Think of all the illusions about the National Football League that the revelations of a bounty program in New Orleans shatter. Think of all the silly pretensions those revelations deflate. The preposterous prayer circles at midfield. The weepy tinpot patriotism of the flyovers and the martial music. The dime-store Americanism that's draped on anything that moves. The suffocating corporate miasma that attends everything the league does — from the groaning buffet tables at the Super Bowl to the Queegish fascination with headbands and sock lengths while teams are paying "bounties" to tee up the stars of your game so they don't get to play anymore. What we have here now is the face of organized savagery, plain and simple, and no amount of commercials showing happy kids cavorting with your dinged-up superstars can ameliorate any of that.Okay, should you say it, or should I? Charles Pierce, just shut the f*** up, already.
Which is why Roger Goodell is going to land on the Saints, and on their coaches, as hard as he possibly can. It's not so much that they allegedly paid players to injure other players. That's just the public-relations side of the punishment to come. Goodell can see the day when one of these idiotic bounty programs gets somebody horribly maimed or even killed, and he can see even more clearly the limitless vista of lawsuits that would proceed from such an event.
We may well be reaching something of a tipping point in our relationship with our true national pastime. Football was always a deal we made with ourselves. We adopted it for its brutality, which was embedded in a context that happened to be perfectly suited to television and to gambling, but which we could convince ourselves was only incidental to our enjoyment because it was only incidental to the game itself. But the players got bigger, and even the unsolicited hits got louder, and the damage to the athletes soon became too obvious to ignore.
Football players know their sport is full of risks. They get paid handsomely to participate. And they can goddamn QUIT any time they please and go work a nice safe desk job for the rest of their life.
The notion that we are somehow savagely running entire generations of our best and brightest minds into a meatgrinder of irreparable harm is just bullshit.
We're not.
And since when did it become fashionable to start rooting like mad for bullshit lawsuits? I've never seen anything like it. "Ohhh, just wait until you see the lawsuits!" Screw the lawyers.
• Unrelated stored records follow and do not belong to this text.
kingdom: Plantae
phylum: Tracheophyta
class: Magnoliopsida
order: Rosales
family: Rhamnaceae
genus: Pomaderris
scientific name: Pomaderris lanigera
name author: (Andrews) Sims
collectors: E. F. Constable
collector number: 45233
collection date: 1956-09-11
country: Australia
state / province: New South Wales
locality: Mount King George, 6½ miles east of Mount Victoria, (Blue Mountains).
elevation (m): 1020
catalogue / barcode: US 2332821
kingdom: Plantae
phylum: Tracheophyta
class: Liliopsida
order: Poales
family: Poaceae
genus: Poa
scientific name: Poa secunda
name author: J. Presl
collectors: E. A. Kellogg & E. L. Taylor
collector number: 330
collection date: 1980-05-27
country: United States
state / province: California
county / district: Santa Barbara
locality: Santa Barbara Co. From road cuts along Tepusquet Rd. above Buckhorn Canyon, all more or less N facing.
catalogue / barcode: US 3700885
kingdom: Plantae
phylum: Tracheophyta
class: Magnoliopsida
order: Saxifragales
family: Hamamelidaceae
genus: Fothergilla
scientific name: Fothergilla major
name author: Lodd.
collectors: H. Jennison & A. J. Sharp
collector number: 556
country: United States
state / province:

Most of them are going to waste their clients money, and lose their ass in front of a jury.
Everyone brings up the unfortunate handful of guys like Conrad Dobler and his 11 knee surgeries. Hey, I got news for ya. Dobler was a malicious asshole himself on the field, who once BIT the finger of Vikings opponent Doug Sutherland.
So fuck Dobler and his knees. Nobody told him he had to play 10 fucking seasons in the NFL. HE CHOSE TO DO THAT! What a dick. What's next? A lawsuit saying the NFL didn't properly advise players about how utterly shitty knee operations were in the 1970's?
All this dribble from people saying how mommies and daddies aren't going to let their kids play football now, may be somewhat true at the comfortable suburban level. But who cares? Those kids generally suck. There's absolutely ZERO chance that an inner city kid who can run a 4-fucking-nothing 40, who loves the attention and hot chicks that playing football brings in high school, will allow his mommy or anybody take his football from him.
Ditto for the farm boy lineman in Iowa, who grew up running a tractor at dawn at 9 years old, for a dad who is 78 and still working from sun up to sun down. That kid might have had his head kicked in by an unruly horse. That kid is always going to play football.
If we need more legal documents and waivers of liability. Done and done.
If pro players want to sit themselves down for 4 games after every concussion, go ahead.
We're going to make much better helmets. All levels of football will crack down on intentional helmet shots. And there will be a concussion policy, and an understanding by everyone who plays: you can walk away any time. But you know the risks.
Everything else, we can stitch, tape, fuse, or re-attach.
And we are going to play awesome, hard nosed, smash mouth, blow-that-fucker-up football from now until we're over-run by Communist China.
That, or the singularity delivers us even better Robot Football.
Until then, Charles P. Pierce and his ilk, should be banned from ever watching another football game. Put your eyeballs and TV set, where your weepy heart is, pal.